== Dataset extract ==

[Start of Attachment]

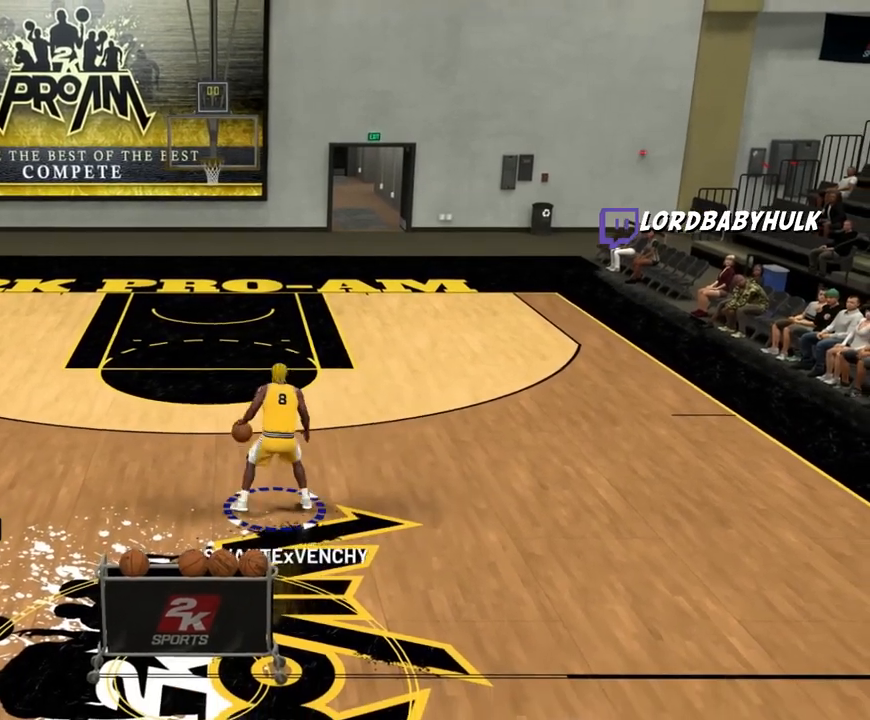
{"buttons": ["R2"], "left_stick": "center", "right_stick": "center", "events": [[383, "right_stick", "center"]]}
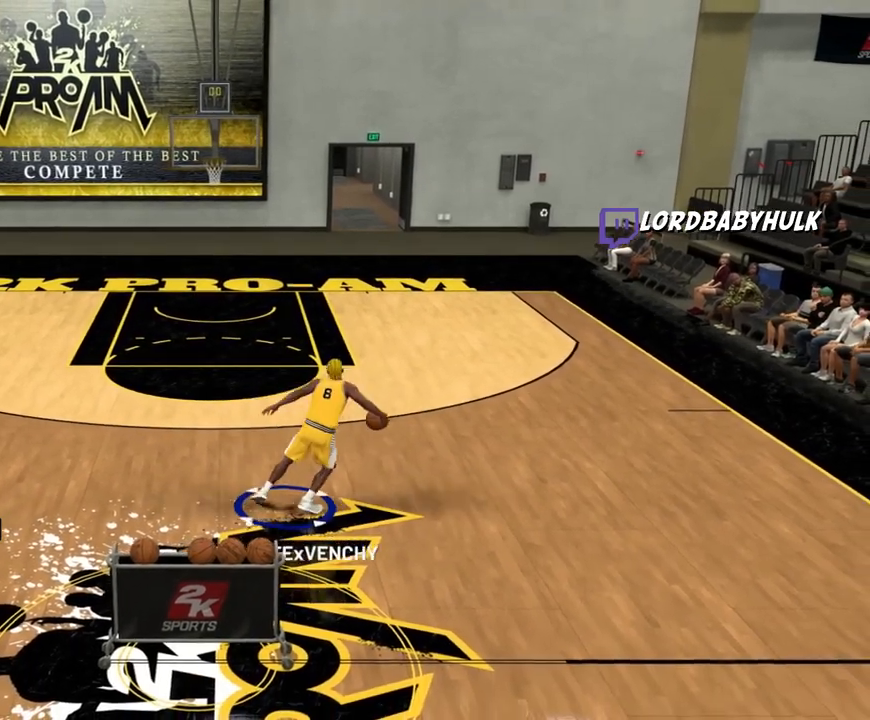
{"buttons": ["R2"], "left_stick": "center", "right_stick": "up-left", "events": [[350, "right_stick", "up-left"]]}
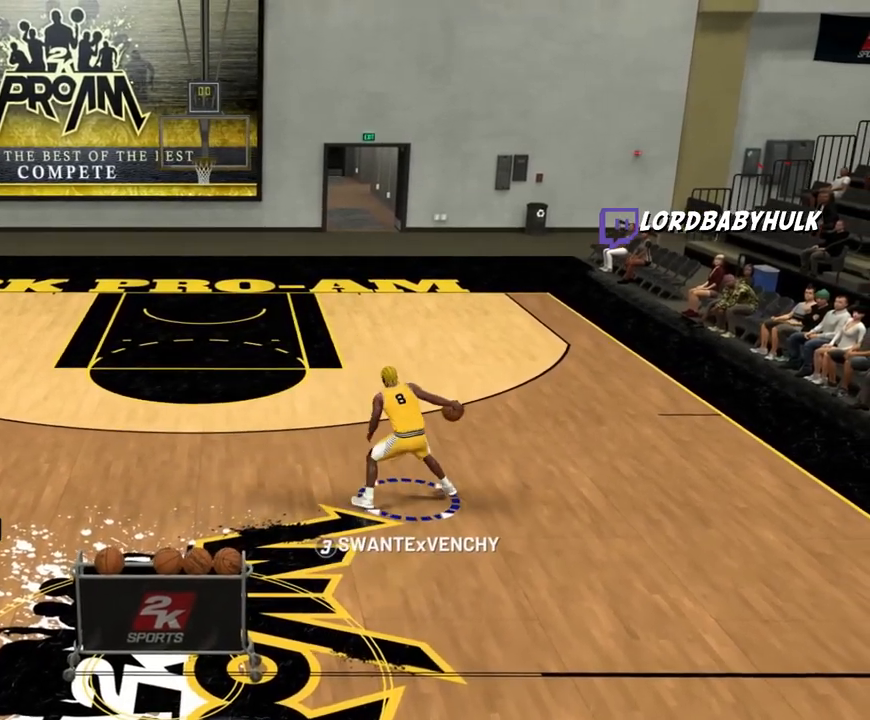
{"buttons": ["R2"], "left_stick": "center", "right_stick": "center", "events": [[383, "right_stick", "center"]]}
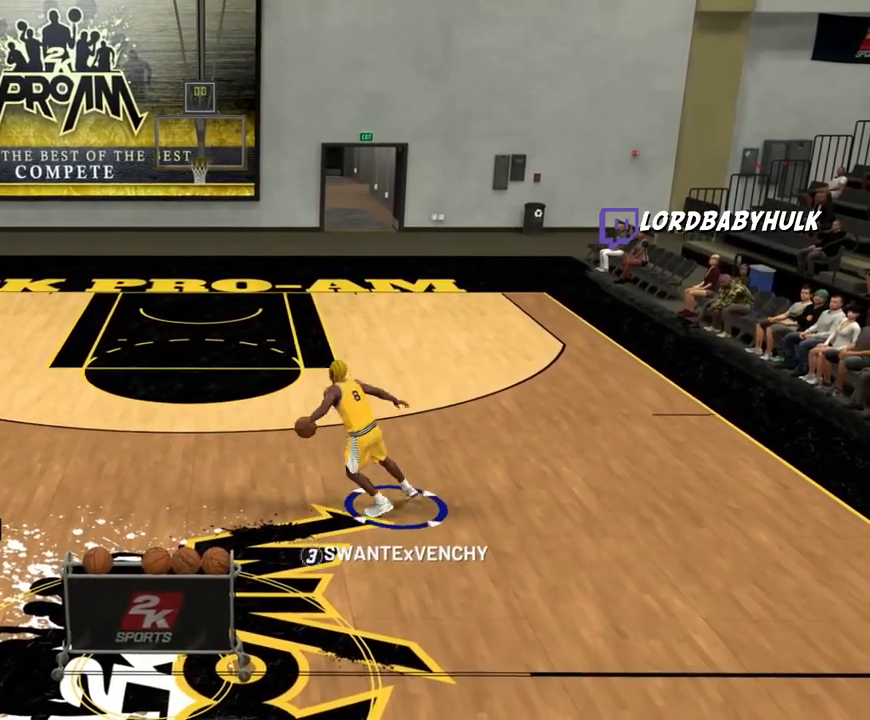
{"buttons": ["R2"], "left_stick": "center", "right_stick": "right", "events": [[83, "right_stick", "right"]]}
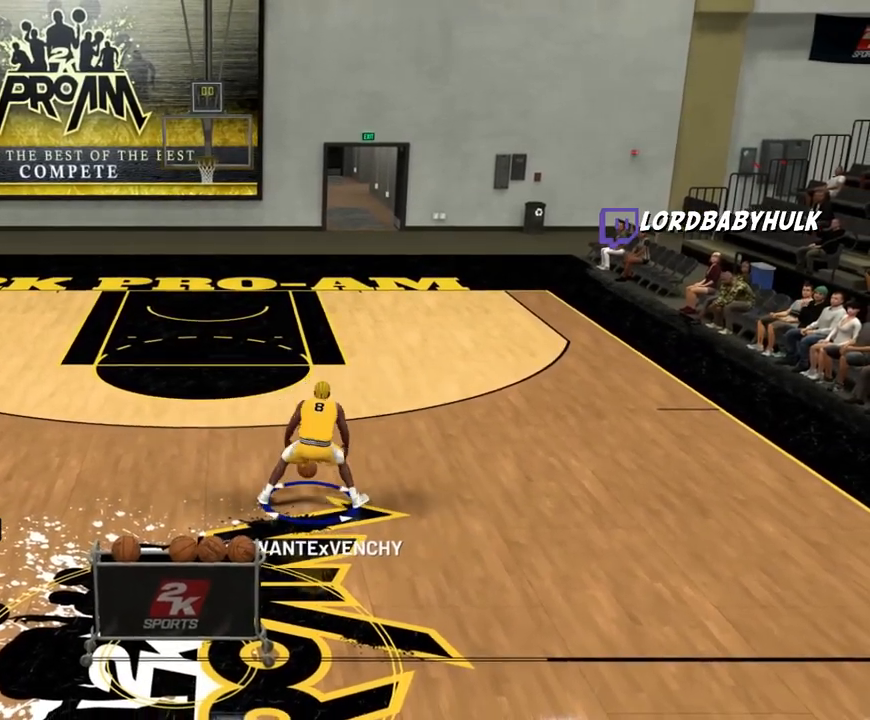
{"buttons": ["R2"], "left_stick": "center", "right_stick": "up-left", "events": [[150, "right_stick", "center"], [317, "right_stick", "up-left"]]}
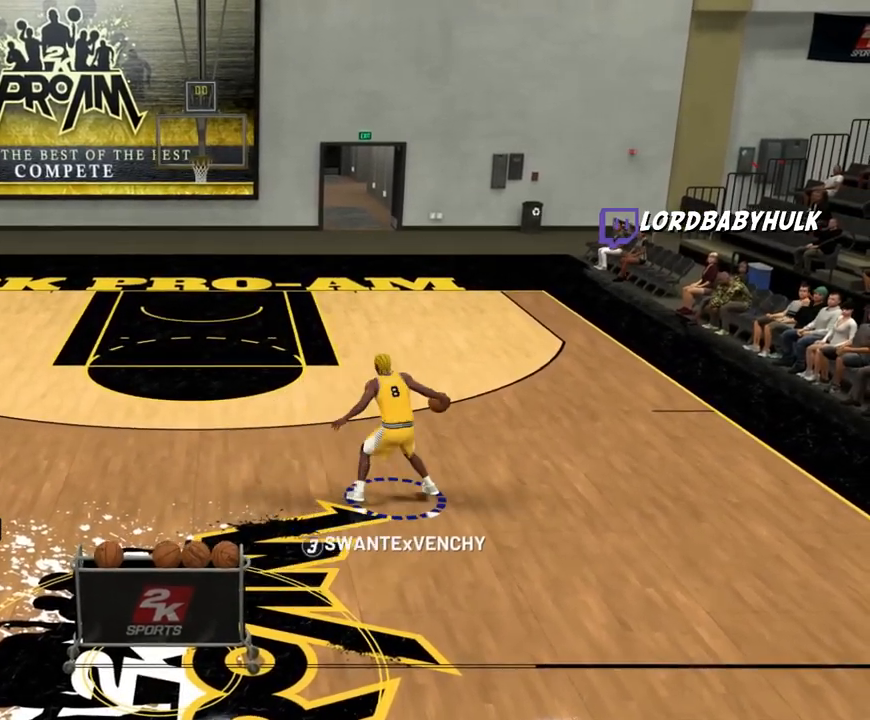
{"buttons": ["R2"], "left_stick": "center", "right_stick": "center", "events": [[383, "right_stick", "center"]]}
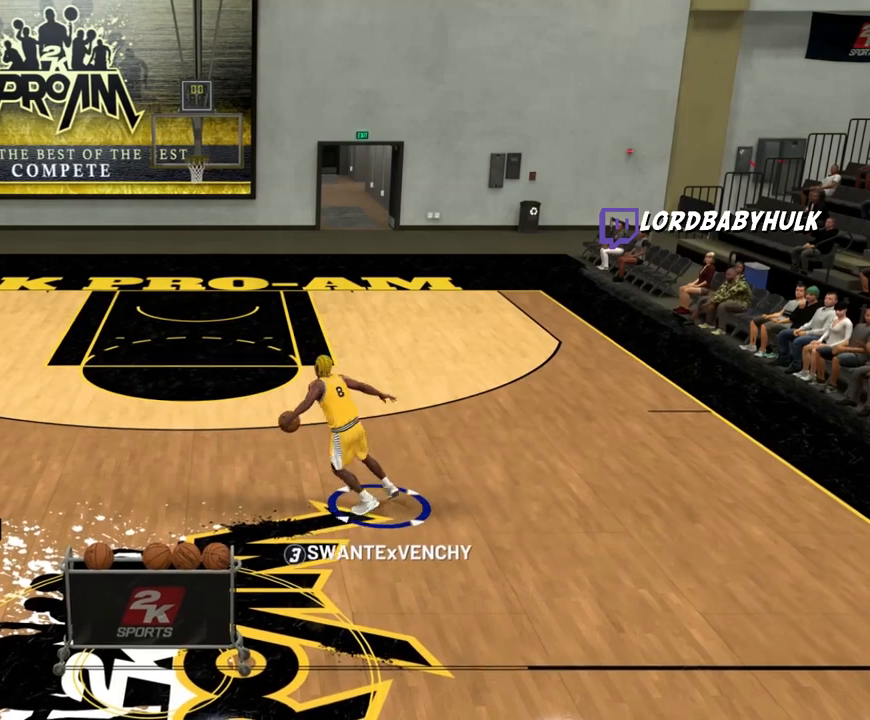
{"buttons": ["R2"], "left_stick": "center", "right_stick": "right", "events": [[50, "right_stick", "up-right"], [150, "right_stick", "right"]]}
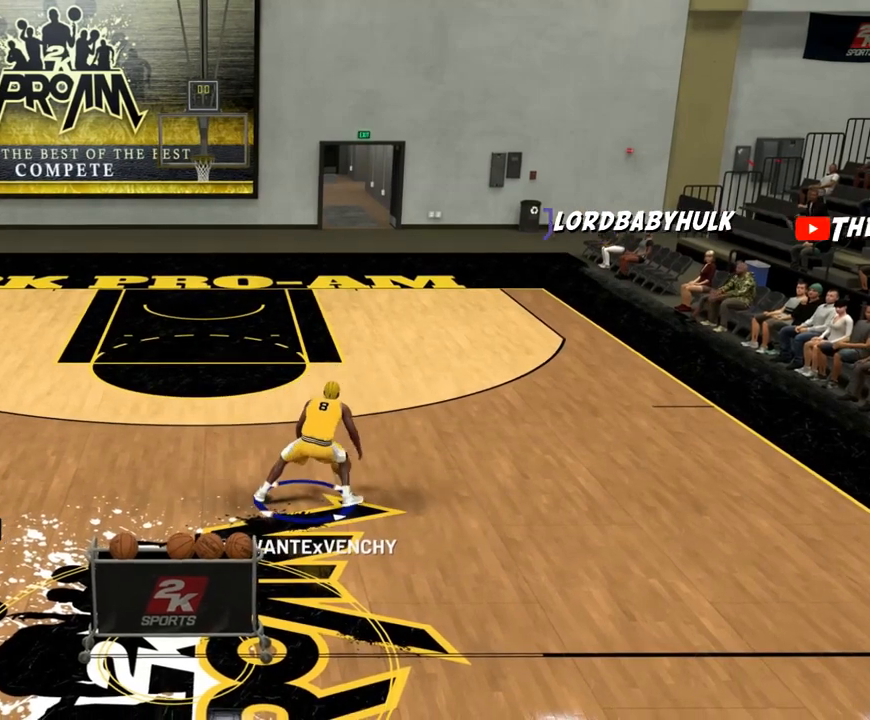
{"buttons": ["R2"], "left_stick": "center", "right_stick": "left", "events": [[83, "right_stick", "center"], [217, "right_stick", "left"]]}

[End of Attachment]

The pictures should not be reproduced; quote all of the other material exactly.

== Solved exercise ==
{"buttons": ["R2"], "left_stick": "center", "right_stick": "center", "events": [[383, "right_stick", "center"]]}
{"buttons": ["R2"], "left_stick": "center", "right_stick": "up-left", "events": [[350, "right_stick", "up-left"]]}
{"buttons": ["R2"], "left_stick": "center", "right_stick": "center", "events": [[383, "right_stick", "center"]]}
{"buttons": ["R2"], "left_stick": "center", "right_stick": "right", "events": [[83, "right_stick", "right"]]}
{"buttons": ["R2"], "left_stick": "center", "right_stick": "up-left", "events": [[150, "right_stick", "center"], [317, "right_stick", "up-left"]]}
{"buttons": ["R2"], "left_stick": "center", "right_stick": "center", "events": [[383, "right_stick", "center"]]}
{"buttons": ["R2"], "left_stick": "center", "right_stick": "right", "events": [[50, "right_stick", "up-right"], [150, "right_stick", "right"]]}
{"buttons": ["R2"], "left_stick": "center", "right_stick": "left", "events": [[83, "right_stick", "center"], [217, "right_stick", "left"]]}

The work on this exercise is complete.